取得対価のうち、会社の「資本金等の額」に対応する部分を超える金額は、
 
→ 利益の配当を受けたものとみなされ「みなし配当課税」の対象となる(所得税法25条)
みなし配当は、合併・会社分割・株式分配・資本の払戻し・自己株式取得など、一定の法人行為で発生する。
自己株式取得の場合
 ・
「資本金等相当部分」=元本
 ・
それを超える部分=利益積立金からの払戻しと評価され、配当所得課税
例外として、相続により取得した非上場株式を一定期間内に会社へ譲渡する場合などは、みなし配当課税が排除される特例がある。
・閉鎖会社が株主から相対取引で自己株式を取得においては、対価のうち資本金等超過部分がみなし配当、それ以外が譲渡所得となる。

非上場のオーナー会社では、「会社が株主から自社株を買い取る」という取引は珍しくありません。
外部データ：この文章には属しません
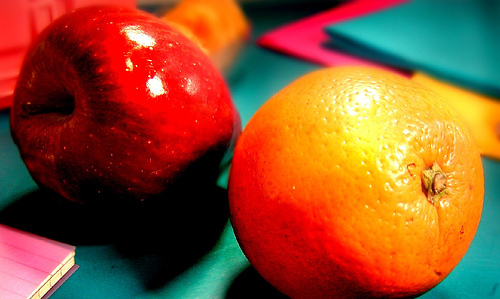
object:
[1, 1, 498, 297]
table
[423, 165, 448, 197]
stem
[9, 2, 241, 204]
apple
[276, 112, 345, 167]
peel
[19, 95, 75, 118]
stem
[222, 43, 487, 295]
orange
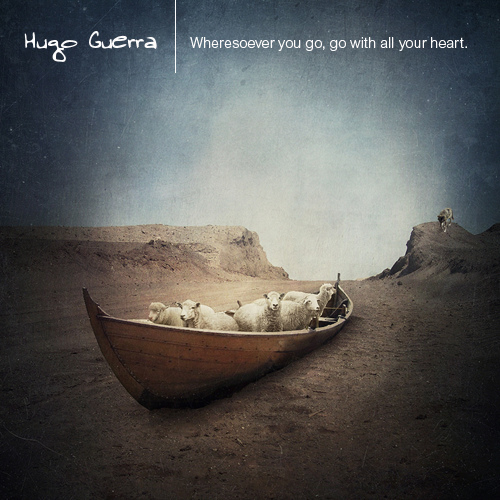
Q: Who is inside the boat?
A: Sheep.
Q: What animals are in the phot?
A: Sheep.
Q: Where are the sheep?
A: In a boat.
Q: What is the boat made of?
A: Wood.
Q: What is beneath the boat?
A: Sand.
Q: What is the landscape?
A: Desert.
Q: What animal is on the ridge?
A: A wolf.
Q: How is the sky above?
A: Clear.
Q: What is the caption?
A: A quote.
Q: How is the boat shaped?
A: Oval.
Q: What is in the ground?
A: Boat.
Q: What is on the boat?
A: Sheep.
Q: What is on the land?
A: Boat.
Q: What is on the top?
A: Text.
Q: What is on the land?
A: Sand.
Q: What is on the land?
A: Wooden boat.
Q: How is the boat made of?
A: Wood.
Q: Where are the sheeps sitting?
A: Boat.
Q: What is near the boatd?
A: Dirt.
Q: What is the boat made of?
A: Wood.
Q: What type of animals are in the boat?
A: Sheep.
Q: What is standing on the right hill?
A: An animal.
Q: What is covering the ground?
A: Dirt.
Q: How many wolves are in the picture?
A: One.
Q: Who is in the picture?
A: No one.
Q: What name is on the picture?
A: Hugo Guerra.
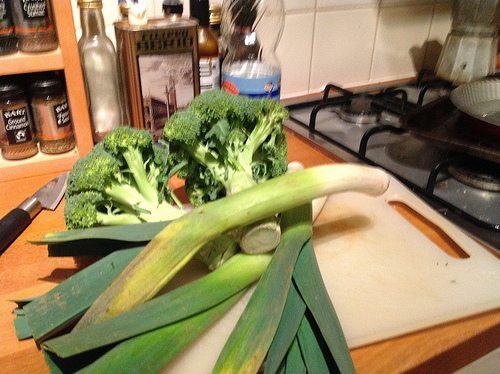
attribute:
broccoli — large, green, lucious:
[56, 92, 299, 251]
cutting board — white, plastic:
[62, 161, 495, 373]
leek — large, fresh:
[16, 164, 397, 373]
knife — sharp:
[2, 167, 72, 263]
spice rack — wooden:
[1, 1, 95, 185]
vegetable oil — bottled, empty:
[213, 2, 292, 115]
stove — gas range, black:
[280, 68, 499, 225]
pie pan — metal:
[447, 73, 499, 132]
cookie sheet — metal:
[399, 103, 497, 159]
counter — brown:
[6, 160, 461, 370]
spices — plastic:
[5, 80, 69, 154]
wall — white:
[284, 1, 427, 80]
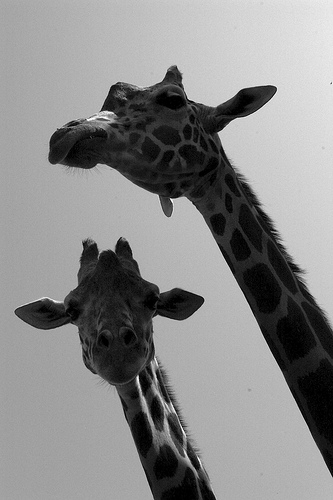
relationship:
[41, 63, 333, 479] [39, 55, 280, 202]
animal has head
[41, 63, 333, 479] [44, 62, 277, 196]
animal has head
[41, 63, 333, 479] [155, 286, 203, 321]
animal has ear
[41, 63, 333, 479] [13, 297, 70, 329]
animal has ear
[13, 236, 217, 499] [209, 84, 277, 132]
animal has ear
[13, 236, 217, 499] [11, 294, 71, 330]
animal has ear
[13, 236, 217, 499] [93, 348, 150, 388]
animal has mouth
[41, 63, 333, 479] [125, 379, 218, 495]
animal has neck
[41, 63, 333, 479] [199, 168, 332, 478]
animal has neck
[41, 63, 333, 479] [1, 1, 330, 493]
animal in photo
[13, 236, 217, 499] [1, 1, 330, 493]
animal in photo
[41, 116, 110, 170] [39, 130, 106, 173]
animal has mouth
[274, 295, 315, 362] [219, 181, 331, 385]
spot on neck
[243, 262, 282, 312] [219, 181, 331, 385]
spot on neck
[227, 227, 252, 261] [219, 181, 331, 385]
spot on neck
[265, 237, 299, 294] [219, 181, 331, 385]
spot on neck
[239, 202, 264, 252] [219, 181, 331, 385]
spot on neck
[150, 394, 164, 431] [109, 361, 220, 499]
spot on neck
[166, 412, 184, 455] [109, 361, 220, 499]
spot on neck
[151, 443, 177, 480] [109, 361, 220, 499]
spot on neck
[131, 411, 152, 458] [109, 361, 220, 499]
spot on neck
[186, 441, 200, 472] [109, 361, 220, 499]
spot on neck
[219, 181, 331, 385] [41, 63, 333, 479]
neck of animal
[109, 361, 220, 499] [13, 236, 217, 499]
neck of animal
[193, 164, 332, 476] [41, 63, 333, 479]
neck of animal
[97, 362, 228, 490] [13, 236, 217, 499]
neck of animal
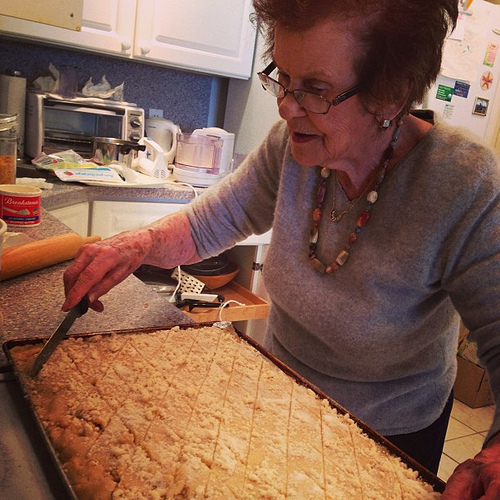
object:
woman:
[62, 1, 500, 497]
事業承継、従業員持株会への株式移転、株主整理など、実務上よく使われる手法です。
しかし、この自己株式取得には、意外と見落とされがちな税務上の論点があります。
それが 「みなし配当課税」 です。

■なぜ「配当」とみなされるのか
形式的には「株式の売却」であっても、実質的には、会社が内部留保(利益積立金)を使って株主にお金を返している場合があります。
そこで税法は、
会社の資本金等を超えて払い戻される部分を 「利益の配当を受けたのと同じ」 と評価します。

つまり、
資本金等に対応する部分 → 元本の返還(譲渡所得)
それを超える部分 → 利益の分配(配当所得)

という二重構造で課税関係を整理するのです。

■ 閉鎖会社ほど注意が必要
上場株式の市場取引では問題になりにくい一方、閉鎖会社の相対取引による自己株式取得は、みなし配当課税の典型例です。
特に、
株価が高い
・利益剰余金が多い
・長年オーナーが株式を保有している

といった会社ほど、売却代金の多くが「配当扱い」になる可能性があります。

■ 税率が変わる点にも注意
譲渡所得 → 分離課税(通常20.315%)
配当所得 → 総合課税または申告分離(ケースによる)

結果として、想定より税負担が重くなることも珍しくありません。

■ まとめ
自己株式の取得は、「会社と株主の内部取引だからシンプル」と考えがちですが、

税務上は 資本金等・利益積立金・取得価額の分析が不可欠です。

とくに非上場会社では、
「譲渡=全部キャピタルゲイン」と思い込まないこと
事前にみなし配当の有無を検証すること
が、トラブル防止の鍵となります。